People on the Jordan Staircase of the Winter Palace, the visual highlight of a trip to the Hermitage Museum (& that’s saying something). The opulent marble staircase has no less than 10 blue, solid-granite columns supporting it and is lined with Italian sculptures. It’s all very grand, very over-the-top, & as one of the first attractions visitors to the museum lay their eyes on, it serves as a great introduction to the opulence that follows. The Winter Palace, Saint Petersburg, Russia. November 22nd 2012
Church on Spilled Blood || A Museum of Mosaics
The impressive interior of the Cathedral of the Resurrection of Christ. Unless the ferry I’ll be taking to Finland in a few hours time is a bit more photogenic than I expect it to be, then this & the following pictures will be my last from this, my second visit to Saint Petersburg (& Russia itself).
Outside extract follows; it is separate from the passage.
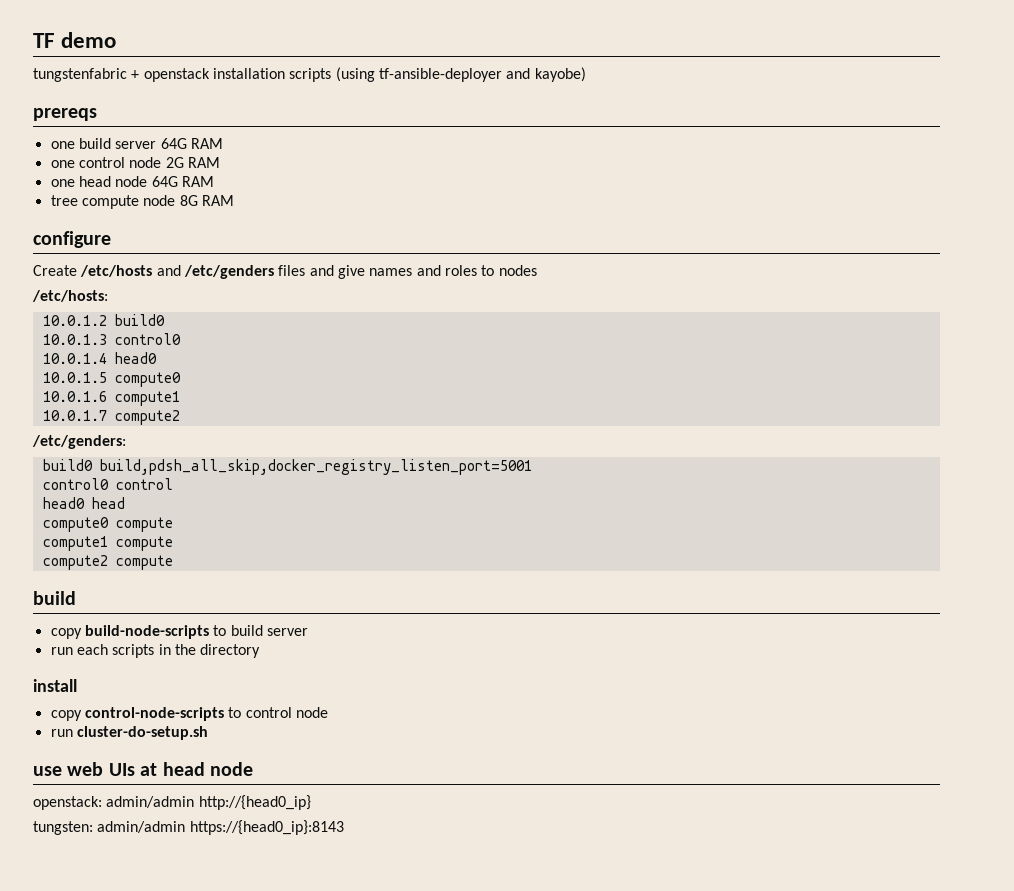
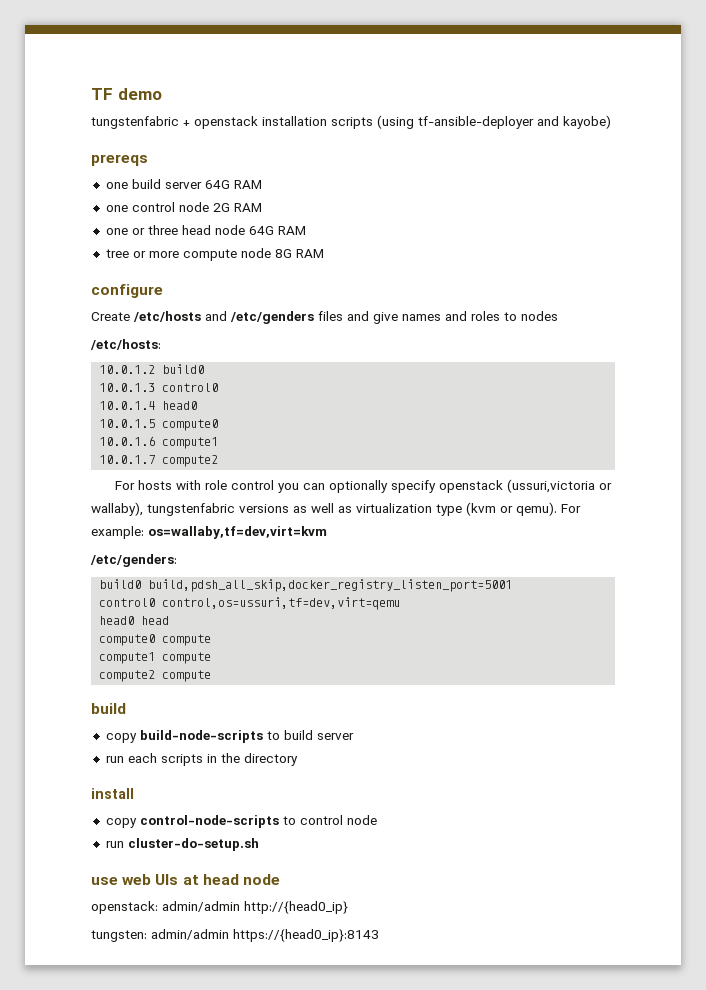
(75, 183) none -> [131,225,178,235] or three
(78, 200) none -> [132,251,179,258] or more
(180, 417) none -> [114,479,612,493] [91,502,581,516] [91,526,327,539] // For hosts with role control you can optionally specify openstack (ussuri,victoria or wallaby), tungstenfabric versions as well as virtualization type (kvm or qemu). For example: os=wallaby,tf=dev,virt=kvm
[115,478,173,490] control -> [162,597,401,610] control,os=ussuri,tf=dev,virt=qemu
The Cathedral of the Resurrection of Christ, better known as the Church on Spilled Blood (it was built on the site of the assassination of Tsar Nicholas II in 1881), is one of the main tourist draws in the city. Started in 1883 and completed in 1907, it was closed in 1930 by the Soviet government, used as a morgue during the WWII siege of the city & as a storage facility after the war. Ownership changed hands in 1970 and after 27 years of restoration work it reopened its door in 1997 (it is known as the church that took 24 years to build and 27 years to restore). However, it has not been reconsecrated, meaning no religious ceremonies take place here so today its sole purpose is a museum of mosaics – the walls are completely covered in intricately detail with some 7,500 sq. metres of stunning mosaics. It’s quite the sight. The Cathedral of the Resurrection of Christ, aka the Church on Spilled Blood, Saint Petersburg, Russia. November 23rd 2012.
A section of the high ceiling of the Cathedral of the Resurrection of Christ, a.k.a. the Church on Spilled Blood, in Saint Petersburg, Russia. November 23rd 2012.